What the task requires
Excluding pictures, give the entries again exactly as they appear.

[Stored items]
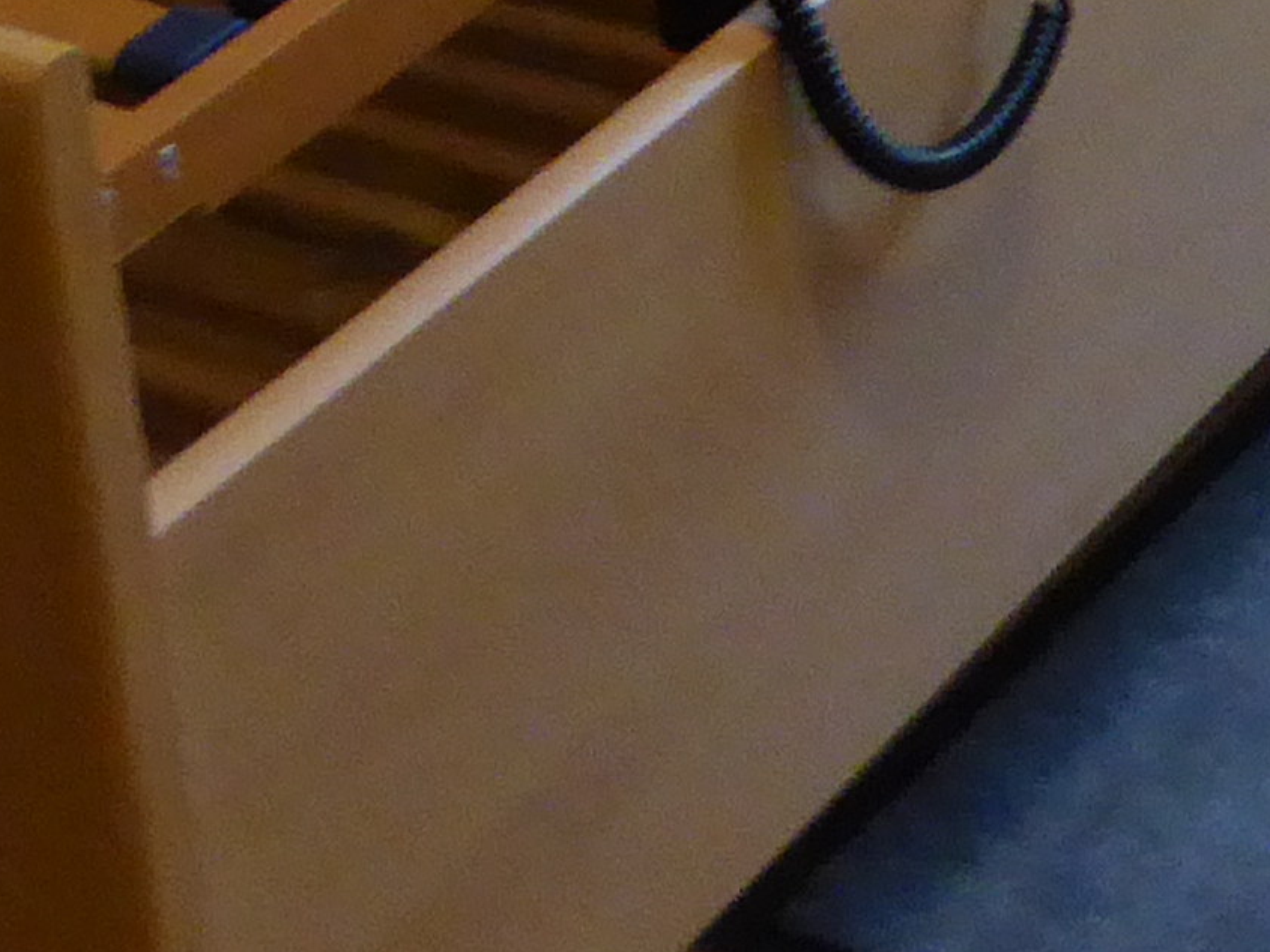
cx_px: 879
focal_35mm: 139
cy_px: -1584
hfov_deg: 14.2
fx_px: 5100
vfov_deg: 9.2
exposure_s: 1/13
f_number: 3.3
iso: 400
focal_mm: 4.3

Exercise response
cx_px: 879
focal_35mm: 139
cy_px: -1584
hfov_deg: 14.2
fx_px: 5100
vfov_deg: 9.2
exposure_s: 1/13
f_number: 3.3
iso: 400
focal_mm: 4.3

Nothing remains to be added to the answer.